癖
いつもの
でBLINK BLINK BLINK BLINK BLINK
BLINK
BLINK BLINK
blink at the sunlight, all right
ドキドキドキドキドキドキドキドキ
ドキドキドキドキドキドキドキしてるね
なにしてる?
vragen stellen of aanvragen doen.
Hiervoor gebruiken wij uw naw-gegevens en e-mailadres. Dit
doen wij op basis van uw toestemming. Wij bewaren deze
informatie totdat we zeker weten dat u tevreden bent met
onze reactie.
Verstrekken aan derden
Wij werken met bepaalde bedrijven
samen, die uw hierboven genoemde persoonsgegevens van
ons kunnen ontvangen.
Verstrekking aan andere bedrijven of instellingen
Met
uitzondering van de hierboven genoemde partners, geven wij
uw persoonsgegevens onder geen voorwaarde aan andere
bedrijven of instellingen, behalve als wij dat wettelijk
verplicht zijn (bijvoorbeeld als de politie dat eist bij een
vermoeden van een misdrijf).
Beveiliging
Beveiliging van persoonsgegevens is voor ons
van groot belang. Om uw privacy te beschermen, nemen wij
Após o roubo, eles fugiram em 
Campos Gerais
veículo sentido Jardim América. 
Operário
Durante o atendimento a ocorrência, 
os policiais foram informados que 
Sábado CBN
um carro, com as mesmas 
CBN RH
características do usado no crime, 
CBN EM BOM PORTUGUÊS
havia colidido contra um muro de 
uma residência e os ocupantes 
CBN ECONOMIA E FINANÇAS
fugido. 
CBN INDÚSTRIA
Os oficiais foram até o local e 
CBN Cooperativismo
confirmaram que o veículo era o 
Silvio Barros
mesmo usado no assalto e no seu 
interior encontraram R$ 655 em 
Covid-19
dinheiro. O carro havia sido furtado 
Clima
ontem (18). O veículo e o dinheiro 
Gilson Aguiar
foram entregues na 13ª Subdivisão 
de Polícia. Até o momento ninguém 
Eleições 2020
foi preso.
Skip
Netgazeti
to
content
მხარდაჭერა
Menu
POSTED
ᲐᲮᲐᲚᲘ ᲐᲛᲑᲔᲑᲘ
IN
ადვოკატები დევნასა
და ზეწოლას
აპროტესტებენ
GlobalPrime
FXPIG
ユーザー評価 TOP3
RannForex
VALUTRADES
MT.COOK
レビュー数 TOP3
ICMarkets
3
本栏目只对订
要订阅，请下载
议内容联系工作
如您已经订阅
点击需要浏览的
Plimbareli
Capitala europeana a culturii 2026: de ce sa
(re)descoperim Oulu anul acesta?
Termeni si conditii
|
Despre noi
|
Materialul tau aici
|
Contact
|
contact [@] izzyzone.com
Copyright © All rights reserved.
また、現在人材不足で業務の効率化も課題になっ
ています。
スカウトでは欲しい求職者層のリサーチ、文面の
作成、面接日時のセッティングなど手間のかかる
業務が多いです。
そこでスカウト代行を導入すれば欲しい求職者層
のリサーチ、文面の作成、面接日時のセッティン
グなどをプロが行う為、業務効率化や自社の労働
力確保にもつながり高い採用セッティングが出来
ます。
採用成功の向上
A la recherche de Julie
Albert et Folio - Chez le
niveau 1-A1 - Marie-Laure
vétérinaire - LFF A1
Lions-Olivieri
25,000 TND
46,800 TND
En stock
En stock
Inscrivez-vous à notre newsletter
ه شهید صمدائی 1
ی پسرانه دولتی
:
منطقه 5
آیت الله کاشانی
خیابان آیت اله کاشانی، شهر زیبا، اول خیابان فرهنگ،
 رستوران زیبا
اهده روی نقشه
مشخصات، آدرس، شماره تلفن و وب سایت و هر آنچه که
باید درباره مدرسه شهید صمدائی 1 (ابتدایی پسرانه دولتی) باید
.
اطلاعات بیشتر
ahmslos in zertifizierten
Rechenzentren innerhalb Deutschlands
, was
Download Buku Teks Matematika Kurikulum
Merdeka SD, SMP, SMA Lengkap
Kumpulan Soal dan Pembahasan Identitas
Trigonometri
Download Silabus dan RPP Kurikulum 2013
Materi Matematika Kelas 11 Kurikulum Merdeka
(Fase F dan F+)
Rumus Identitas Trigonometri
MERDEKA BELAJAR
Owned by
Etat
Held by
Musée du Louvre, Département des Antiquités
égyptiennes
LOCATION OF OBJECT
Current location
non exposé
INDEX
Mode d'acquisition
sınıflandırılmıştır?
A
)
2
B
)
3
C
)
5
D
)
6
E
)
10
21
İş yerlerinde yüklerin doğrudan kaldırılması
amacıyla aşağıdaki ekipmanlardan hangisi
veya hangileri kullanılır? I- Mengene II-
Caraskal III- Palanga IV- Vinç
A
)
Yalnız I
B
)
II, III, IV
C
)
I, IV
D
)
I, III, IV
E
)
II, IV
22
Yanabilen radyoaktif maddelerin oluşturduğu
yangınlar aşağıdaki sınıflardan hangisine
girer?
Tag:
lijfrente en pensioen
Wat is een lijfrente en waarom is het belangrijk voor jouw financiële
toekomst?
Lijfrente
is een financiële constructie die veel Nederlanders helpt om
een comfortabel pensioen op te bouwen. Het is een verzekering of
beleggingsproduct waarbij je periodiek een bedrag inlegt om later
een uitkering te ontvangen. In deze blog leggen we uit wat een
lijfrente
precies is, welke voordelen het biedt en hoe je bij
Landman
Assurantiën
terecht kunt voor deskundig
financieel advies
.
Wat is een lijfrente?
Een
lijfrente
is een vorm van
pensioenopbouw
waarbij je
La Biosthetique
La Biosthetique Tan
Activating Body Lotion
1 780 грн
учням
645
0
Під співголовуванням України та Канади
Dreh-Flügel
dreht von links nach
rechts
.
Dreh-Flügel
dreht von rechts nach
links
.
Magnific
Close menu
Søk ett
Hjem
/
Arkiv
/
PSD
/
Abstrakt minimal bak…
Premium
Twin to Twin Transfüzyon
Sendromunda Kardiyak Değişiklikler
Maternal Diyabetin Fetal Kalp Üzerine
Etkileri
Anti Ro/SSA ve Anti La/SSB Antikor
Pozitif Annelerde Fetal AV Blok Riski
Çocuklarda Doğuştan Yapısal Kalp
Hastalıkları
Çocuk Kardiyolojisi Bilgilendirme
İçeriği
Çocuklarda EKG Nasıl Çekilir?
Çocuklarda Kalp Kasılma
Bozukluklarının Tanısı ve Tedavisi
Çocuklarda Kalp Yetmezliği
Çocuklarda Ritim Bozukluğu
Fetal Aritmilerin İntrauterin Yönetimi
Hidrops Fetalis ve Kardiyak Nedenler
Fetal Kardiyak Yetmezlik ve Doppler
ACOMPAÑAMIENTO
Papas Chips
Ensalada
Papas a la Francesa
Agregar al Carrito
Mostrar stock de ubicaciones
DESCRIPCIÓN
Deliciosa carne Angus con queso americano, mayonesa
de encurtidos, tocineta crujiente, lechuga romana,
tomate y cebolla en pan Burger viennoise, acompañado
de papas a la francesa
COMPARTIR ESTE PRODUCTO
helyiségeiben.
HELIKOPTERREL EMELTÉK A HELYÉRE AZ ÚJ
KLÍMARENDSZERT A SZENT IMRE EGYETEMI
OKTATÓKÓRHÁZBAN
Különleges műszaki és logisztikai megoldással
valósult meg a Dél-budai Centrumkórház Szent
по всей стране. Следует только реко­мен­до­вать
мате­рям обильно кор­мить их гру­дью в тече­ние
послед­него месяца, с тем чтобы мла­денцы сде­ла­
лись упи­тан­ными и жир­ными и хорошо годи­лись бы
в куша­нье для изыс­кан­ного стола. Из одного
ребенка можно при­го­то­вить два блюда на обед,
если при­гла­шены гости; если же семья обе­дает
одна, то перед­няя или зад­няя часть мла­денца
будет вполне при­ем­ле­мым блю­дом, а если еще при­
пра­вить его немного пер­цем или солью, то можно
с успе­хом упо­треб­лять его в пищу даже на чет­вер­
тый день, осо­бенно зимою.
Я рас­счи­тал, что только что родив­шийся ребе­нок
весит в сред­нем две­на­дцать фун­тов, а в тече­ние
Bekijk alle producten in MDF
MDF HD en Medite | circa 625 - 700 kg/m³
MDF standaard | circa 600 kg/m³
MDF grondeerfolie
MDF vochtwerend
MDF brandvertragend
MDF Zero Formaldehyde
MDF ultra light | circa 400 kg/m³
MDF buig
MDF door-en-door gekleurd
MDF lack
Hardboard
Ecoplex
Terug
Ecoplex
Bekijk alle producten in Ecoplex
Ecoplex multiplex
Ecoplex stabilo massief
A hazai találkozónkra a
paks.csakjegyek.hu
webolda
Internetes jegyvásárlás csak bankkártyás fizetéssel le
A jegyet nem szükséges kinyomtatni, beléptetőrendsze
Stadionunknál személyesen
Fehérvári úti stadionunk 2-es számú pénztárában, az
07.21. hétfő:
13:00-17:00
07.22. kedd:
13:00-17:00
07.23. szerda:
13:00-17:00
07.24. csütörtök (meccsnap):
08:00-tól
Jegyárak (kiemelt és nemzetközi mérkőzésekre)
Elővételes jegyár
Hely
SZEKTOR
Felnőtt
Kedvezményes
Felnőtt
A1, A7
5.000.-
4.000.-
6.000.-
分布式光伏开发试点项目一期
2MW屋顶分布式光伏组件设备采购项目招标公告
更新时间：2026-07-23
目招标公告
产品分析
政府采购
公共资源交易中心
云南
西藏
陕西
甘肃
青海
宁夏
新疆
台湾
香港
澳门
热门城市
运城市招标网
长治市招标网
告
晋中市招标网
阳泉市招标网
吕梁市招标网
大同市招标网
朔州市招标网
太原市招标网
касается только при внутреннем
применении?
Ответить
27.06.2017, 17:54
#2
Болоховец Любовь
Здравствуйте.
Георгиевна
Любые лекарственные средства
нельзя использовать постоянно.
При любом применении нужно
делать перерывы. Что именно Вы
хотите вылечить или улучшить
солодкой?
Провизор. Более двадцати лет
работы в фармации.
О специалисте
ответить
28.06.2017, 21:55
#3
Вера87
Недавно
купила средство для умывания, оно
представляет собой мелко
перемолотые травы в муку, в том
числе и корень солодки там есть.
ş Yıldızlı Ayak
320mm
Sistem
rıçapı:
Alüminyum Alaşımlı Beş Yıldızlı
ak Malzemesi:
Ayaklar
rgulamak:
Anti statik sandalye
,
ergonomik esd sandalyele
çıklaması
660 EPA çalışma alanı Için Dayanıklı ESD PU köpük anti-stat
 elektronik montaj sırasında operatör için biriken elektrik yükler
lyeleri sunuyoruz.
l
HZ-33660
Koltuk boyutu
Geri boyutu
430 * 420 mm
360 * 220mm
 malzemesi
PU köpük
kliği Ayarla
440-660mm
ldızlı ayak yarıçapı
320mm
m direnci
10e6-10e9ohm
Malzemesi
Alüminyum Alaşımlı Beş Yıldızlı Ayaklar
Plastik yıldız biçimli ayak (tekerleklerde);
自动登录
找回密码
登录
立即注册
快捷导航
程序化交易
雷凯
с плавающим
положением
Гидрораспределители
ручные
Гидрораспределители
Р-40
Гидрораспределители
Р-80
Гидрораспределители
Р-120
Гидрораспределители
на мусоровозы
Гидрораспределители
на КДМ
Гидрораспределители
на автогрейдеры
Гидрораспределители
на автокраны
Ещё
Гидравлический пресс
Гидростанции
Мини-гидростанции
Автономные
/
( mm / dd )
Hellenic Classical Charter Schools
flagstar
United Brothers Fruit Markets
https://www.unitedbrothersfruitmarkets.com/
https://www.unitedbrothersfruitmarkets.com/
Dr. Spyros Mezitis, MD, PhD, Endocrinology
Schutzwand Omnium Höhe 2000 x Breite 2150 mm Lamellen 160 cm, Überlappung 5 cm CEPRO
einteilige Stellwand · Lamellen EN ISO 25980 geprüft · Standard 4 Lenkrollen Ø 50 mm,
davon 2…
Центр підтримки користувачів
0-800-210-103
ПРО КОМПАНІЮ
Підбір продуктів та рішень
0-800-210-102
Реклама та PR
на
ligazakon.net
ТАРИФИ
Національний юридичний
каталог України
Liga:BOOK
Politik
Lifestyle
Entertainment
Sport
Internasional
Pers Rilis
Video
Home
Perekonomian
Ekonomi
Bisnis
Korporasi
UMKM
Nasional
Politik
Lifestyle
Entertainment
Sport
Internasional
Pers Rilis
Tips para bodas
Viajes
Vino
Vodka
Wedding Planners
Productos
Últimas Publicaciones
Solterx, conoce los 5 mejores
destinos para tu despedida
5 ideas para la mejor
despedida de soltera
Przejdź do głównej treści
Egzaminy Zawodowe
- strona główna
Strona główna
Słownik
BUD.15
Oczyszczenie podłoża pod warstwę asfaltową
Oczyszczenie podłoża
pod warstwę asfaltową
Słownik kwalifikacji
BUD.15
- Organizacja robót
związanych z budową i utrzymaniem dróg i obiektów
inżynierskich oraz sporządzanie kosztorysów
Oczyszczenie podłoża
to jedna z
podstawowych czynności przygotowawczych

=-=-=-=-=

*Task instructions*.
Where does the word "veículo" appear in the listing? List each line that holds it.

*Response to this exercise*.
veículo sentido Jardim América. 
confirmaram que o veículo era o 
ontem (18). O veículo e o dinheiro 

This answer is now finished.